Sport e università! Che coppia!

Due paesi lontani, non solo per le coordinate spazio-temporali, ma anche per quanto riguarda la gestione dello sport: America e Italia, sono davvero su due pianeti diversi in campo sportivo.

In America lo sport riveste un ruolo di primaria importanza nello sviluppo e nella formazione dei giovani, basta pensare a università come Harvard e Yale che per prime si sono dotate di una sezione sportiva, un punto di partenza che ha modificato l’intero orientamento didattico dei college americani, con la nascita della Intercollegiate athletics.

Gli studenti portano a termine il loro percorso di studi, insieme alla carriera sportiva, seguendo semplici, ma rigide regole. Due strade non parallele, ma che si incrociano in precisi punti: la formazione in primis, la coltivazione di talenti e l’educazione.

I college diventano così non solo dei luoghi dove apprendere, ma palestre in cui si può coltivare una passione, stare insieme. E questo rende le scuole americane un eccellenza e lo sport ha un ruolo fondamentale nella fama degli istituti.

E in Italia? beh tutti noi sappiamo come funzione il sistema universitario e scolastico nel nostro paese e conosciamo bene i punti forti e quelli in cui pecchiamo maggiormente. Un cosa è certa, lo sport è totalmente scollegato dal percorso didattico, due mondi divisi. La scuola, in cui ci si reca la mattina per seguire le lezione e lo sport, il pomeriggio o la sera nei centri specializzati.

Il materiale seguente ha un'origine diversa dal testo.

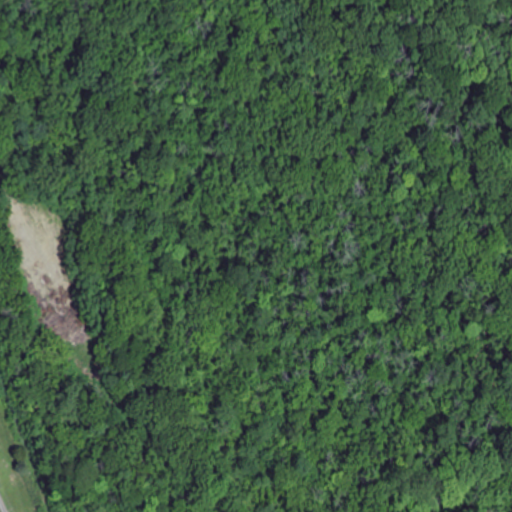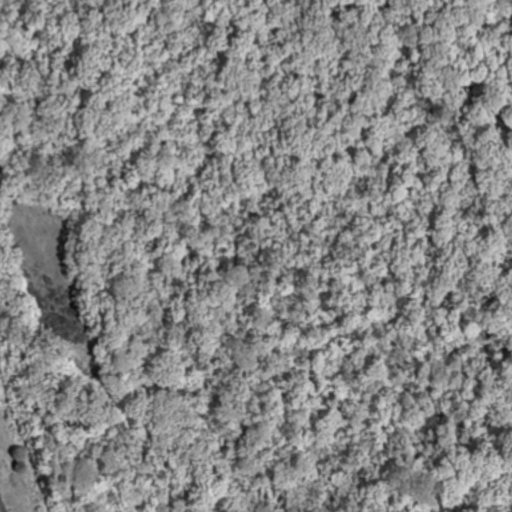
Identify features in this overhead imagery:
park: (19, 454)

E questo, inutile rimarcarlo, è un errore perché l’attiva sportiva, agonistica o no, è molto importante nella formazione dei giovani, può e deve essere il motore di un rinnovo del nostro paese, che sta affrontando un momento di crisi, che possiamo senza esagerare definire storico.

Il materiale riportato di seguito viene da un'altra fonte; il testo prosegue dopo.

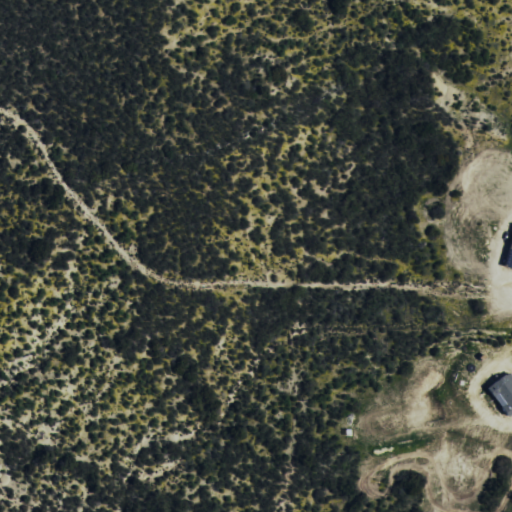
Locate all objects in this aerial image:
building: (508, 253)
building: (502, 393)
road: (357, 510)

Ma per un rinnovo che funzioni davvero, dietro ci vuole un cambiamento, che sia decisivo. Un cambio di rotta, di quelli che si fanno senza pensarci troppo, di petto.

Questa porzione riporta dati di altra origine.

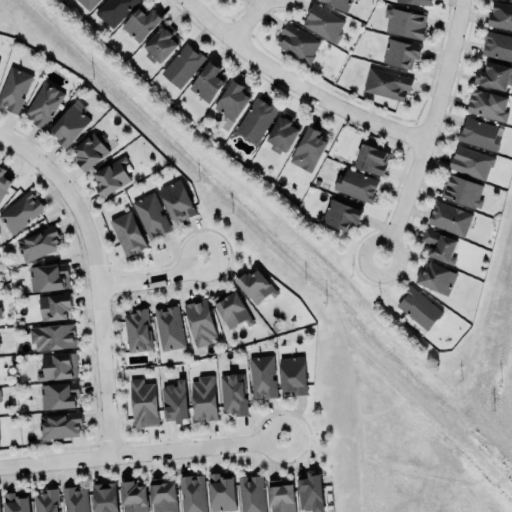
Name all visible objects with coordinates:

Il presidente attuale del Coni, Gianni Petrucci, in questi anni ha pensato poco ai cambiamenti che stavano avvenendo nel mondo e nel sociale e questo ha portato ad uno stallo, che ha portato a problemi ben più gravi nel mondo dello sport, che ne stanno rovinando tutto il bello.

Lo sport è una scuola, vera e propria, certo si insegnano materie diverse, ma la base è sempre la stessa: passione, amore e valori positivi, per questo l’unione di questi due mondi sarebbe più che utile, sarebbe davvero un fuoco d’artificio, di quelli che poi lasciano a bocca aperta.

Si spera proprio in questo momento anche un cambio all’interno della Presidenza del Coni, da un lato Pagnozzi e dall’altro Giovanni Malagò, che sembra essere l’uomo giusto per portare avanti quell’innovazione che serve al mondo dello sport, con un programma fresco e volti nuovi. Tutti gli ingredienti che servono davvero.

Sarà forse grazie a lui, che lo sport riuscirà a ricoprire il ruolo che gli spetta, potrà essere il motore di quell’innovazione che aiuterà il nostro paese a risollevarsi, con impegno e dedizione due parole che nello sport sono un mantra.

La voglia di riscatto è davvero tanta nei giovani che possono fare la differenza, per questo serve una collaborazione stretta con il sistema scolastico, vivaio di talenti e cultura. Il modello da seguire è davanti ai nostri occhi, serve solo coraggio e voglia di farcela e un pizzico di pazzia per invertire la rotta. E’ vero che si dice:” sai quello che lasci, ma non sai quello che trovi”, ma in questo caso non è vero, perché le spalle ce le copre lo sport!